Sunday, November 29, 2009

Untitled

Hey...

It's me. Again... Going on about my pathetic life and whatnots. Hmm... I'm not a very happy person am i? I... I can't depend on me anymore. It hurts to know that i can't rely on myself, that independence all of a sudden becomes a burden instead of liberation.

I wonder what is this? I wanted to say puberty. Hormonal changes or that timely clock that goes "krriiiinngg" or something like that when you need someone beside you. I want to think it is a mating call. But... it's deeper. It's deeper than just needing a guy or a girl in a non-platonic relationship.

I've told the worst outcome i expected from the past sem and this whole year to be exact and, in an unfortunate turn of events, it happened. The cursed ending played as the curtains drew to a close. Sad isn't it, the cry of the orchestra although it very much sounds like that victory music after each battle in FFVII.

I'm broken... and i think i do not want to heal. Perhaps that is why i hesitate to pick up the phone and speak to another.

But this is getting bad... I still have responsibilities but all i can do is to cry dry tears in the hymn of the guitar - although my skills are limited at best.

I won't say i have suffered. I'm not that low. But... i just don't want to be depended on anymore. I don't want to take care of anyone. I don't even want to take care of me. I just want to... rot away perhaps. Decay slowly into nothingness. I just want to disappear even though the other half of my scrambles to be remembered. Anything to be remembered. Anything to be known.

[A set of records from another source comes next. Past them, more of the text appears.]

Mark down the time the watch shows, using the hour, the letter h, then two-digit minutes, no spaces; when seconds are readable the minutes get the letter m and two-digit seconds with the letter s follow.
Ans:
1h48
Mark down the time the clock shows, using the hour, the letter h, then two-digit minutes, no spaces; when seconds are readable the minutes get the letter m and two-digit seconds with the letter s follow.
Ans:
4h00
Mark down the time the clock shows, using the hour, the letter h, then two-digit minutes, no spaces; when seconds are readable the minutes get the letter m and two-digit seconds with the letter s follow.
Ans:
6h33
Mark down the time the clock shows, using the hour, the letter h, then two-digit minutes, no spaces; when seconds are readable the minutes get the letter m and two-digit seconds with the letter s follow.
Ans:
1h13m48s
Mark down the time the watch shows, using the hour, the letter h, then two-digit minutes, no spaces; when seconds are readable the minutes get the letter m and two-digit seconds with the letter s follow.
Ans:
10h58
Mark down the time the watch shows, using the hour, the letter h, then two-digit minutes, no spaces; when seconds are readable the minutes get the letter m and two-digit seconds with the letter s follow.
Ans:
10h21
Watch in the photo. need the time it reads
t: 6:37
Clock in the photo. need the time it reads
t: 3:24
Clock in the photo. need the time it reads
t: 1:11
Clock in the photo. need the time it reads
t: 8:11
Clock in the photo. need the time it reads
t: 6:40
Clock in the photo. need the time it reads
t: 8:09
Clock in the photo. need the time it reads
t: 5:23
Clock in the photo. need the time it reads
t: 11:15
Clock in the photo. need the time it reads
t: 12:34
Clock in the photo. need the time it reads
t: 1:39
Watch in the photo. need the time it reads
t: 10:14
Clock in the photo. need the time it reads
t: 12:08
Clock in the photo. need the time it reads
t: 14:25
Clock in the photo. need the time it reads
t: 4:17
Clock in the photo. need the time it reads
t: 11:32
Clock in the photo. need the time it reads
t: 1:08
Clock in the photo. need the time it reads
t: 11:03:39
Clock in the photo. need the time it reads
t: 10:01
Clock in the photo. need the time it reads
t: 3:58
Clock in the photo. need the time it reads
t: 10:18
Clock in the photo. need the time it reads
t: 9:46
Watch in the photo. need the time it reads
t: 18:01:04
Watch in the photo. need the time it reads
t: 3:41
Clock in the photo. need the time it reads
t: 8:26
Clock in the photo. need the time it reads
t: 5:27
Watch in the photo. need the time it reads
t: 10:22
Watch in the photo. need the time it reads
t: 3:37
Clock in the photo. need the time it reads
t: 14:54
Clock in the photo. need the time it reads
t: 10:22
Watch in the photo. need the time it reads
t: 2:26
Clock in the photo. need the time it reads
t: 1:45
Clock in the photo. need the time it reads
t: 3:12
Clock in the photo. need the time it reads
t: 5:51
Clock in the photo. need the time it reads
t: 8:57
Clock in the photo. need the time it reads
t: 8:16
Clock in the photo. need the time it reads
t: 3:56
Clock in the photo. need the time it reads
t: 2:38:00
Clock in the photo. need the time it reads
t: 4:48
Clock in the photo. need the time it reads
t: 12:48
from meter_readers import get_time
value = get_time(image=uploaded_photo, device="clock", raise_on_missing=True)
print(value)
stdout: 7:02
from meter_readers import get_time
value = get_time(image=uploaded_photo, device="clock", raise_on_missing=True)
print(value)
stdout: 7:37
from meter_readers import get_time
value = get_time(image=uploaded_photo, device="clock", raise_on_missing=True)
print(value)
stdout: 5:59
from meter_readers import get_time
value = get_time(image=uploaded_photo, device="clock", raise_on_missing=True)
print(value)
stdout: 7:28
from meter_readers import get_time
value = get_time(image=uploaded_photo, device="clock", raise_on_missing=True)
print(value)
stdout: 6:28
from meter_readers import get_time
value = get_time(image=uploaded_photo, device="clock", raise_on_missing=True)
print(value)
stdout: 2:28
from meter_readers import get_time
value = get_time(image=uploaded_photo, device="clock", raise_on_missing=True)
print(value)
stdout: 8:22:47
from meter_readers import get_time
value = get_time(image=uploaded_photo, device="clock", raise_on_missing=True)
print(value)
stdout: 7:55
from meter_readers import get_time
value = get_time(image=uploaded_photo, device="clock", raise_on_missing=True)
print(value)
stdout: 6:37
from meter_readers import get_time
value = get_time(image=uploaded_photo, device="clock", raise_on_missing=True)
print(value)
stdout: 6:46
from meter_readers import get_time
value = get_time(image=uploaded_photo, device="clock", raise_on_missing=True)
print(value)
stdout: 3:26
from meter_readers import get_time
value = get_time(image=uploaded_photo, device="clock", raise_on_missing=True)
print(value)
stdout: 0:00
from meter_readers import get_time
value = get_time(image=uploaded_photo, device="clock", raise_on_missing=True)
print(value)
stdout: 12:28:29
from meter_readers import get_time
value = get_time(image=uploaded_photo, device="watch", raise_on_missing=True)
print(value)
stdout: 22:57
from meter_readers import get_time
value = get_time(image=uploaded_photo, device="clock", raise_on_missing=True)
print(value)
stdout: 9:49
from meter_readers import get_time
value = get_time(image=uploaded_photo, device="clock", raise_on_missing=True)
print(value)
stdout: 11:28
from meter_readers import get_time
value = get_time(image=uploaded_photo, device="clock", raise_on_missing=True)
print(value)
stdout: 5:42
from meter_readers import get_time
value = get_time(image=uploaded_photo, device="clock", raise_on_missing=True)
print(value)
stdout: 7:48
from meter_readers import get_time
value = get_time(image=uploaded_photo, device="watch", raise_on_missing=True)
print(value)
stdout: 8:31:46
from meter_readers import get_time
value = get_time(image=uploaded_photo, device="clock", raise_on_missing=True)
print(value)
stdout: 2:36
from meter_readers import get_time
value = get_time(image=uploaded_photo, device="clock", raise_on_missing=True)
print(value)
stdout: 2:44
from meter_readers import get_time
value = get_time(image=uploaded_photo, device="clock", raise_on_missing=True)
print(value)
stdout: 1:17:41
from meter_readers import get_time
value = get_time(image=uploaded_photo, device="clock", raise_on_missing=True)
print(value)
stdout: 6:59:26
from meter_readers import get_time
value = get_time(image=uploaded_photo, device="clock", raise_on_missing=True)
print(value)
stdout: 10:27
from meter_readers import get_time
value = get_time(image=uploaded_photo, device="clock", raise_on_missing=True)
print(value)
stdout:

I think i've given up on myself.

It's strange... feeling like you want to be cared by another... to want to feel protected. Maybe even to the extent of wanting to be loved. I want to be selfish and say this is probably an accumulation of the years where i depended on none other than myself. Of knowing in this world, the only person i can count on is me... And i broke. I BROKE. And the other part of me is looking for another anchor.

Do you believe in redemption?

Can i believe in my own redemption? It's like building a bridge that was destroyed and i'm doubting the strength of the new bridge. Because i use to tell me, that i'm the strongest person i know. I use to count on me to get me through things because i know, regardless of what happens i can.

This is silly. Who actually bets on themselves?

But i can't. The only one who has thorough faith in me is my cat. At least i can help him but i can't help myself and there's this outstretch hand my soul has reaching into the audience for a specific person to answer only i don't want him to.

I don't want to rely on anyone else but me. I don't want me to need anyone else but me. And i have to build that bridge slowly. I've let a lot of people down but... maybe, just maybe the new bridge should not be made of concrete. Maybe it needs to be supple yet flexible. Strong but understanding.

Maybe i need to learn to say "I'm sorry" without feeling like it hurts.

Maybe it's a bridge without the iron clad pride.

I need to answer my own outstretched hand because otherwise, my soul will drown in its tears. I cannot trust anyone else because this is the core of who i am.

I have to let go of the past... To walk forward, and not look back.